Mais pour préserver une bonne ambiance dans le bâtiment, il faut également maintenir une ventilation de l’air, couplée avec un degré d’hygrométrie optimal. La conception de la structure doit favoriser une ventilation naturelle. L’objectif est d’augmenter la vitesse de l’air dans la stabulation. Il faut donc bien réfléchir à la construction d’annexes ou d’extensions. Plus un bâtiment est étroit et plus la circulation de l’air est améliorée.

 

Il faut par ailleurs noter que l’effet cheminée parfois utilisé est quasi inopérant en été. Une orientation est, sud ou sud-est protège des rayons du soleil. Des rideaux brise vent pourront être installés en décalage de la façade pour une meilleure protection. La création d’ouvertures dans le bardage sur les parties basses ou l’installation de volets sont d’autres options.

 

DES SYSTÈMES MÉCANIQUES À ADAPTER

Certains éleveurs font le choix de la ventilation mécanique. Ces aménagements ont deux effets, réduire le stress thermique en augmentant la vitesse de circulation de l’air (de 1 à 3 m/s à hauteur de l’animal) et améliorer le renouvellement de l’air y compris en période intermédiaire avec un effet sur le séchage du couchage.

 

Cette solution doit cependant être adaptée aux spécificités du bâtiment. Dans une structure avec trop de rayonnement ou fermée sur l’extérieur, les ventilateurs brasseront de l’air chaud et vicié. De même, un mauvais emplacement ou une mauvaise orientation favorisera le regroupement des animaux. Ils doivent donc être installés sur des lieux stratégiques comme à proximité des robots de traite, des zones d’accès à l’auge ou des couloirs entre les logettes.

 

Pour la gestion de l’humidité, la brumisation ou le douchage rafraichissent les animaux et font baisser leur température corporelle, mais ces systèmes doivent être couplés avec des vitesses de brassage d’air importantes. Ces aménagements sont proscrits dans des milieux clos.

 

Il existe deux types de brumisation, en basse pression et en haute pression. Son efficacité variera en fonction de la taille des gouttes. En système basse pression, il est préférable de projeter la brume vers les ventilateurs afin d’éclater les gouttes. Il est déconseillé de l’installer à proximité des lieux de traite car ce sont des environnements relativement fermés. Les dégagements d’ammoniac générés par les bouses mélangés à l’air chaud et humide sont corrosifs pour le matériel.

 

La consommation en eau de la brumisation reste limitée, elle nécessitera tout de même un entretien régulier des buses.
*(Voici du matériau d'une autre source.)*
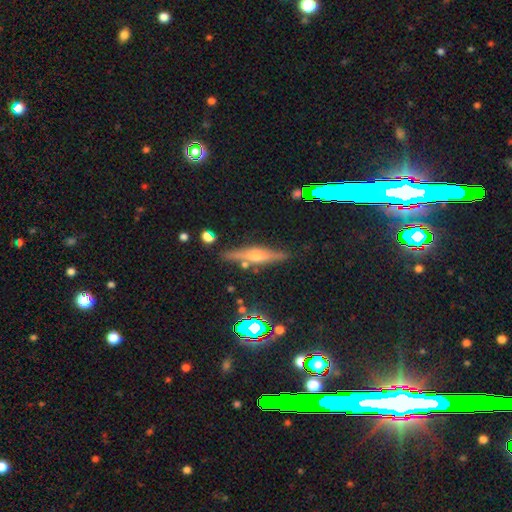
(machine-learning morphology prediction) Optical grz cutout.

Le douchage peut être installé dans l’aire d’attente dans le cas d’une traite conventionnelle. En traite robotisée, le douchage à l’auge est la solution la plus efficace. Dans tous les cas, le pilotage de l’ambiance du bâtiment devra être adapté à la réponse des animaux, évolution de la production ou température des vaches sentinelles.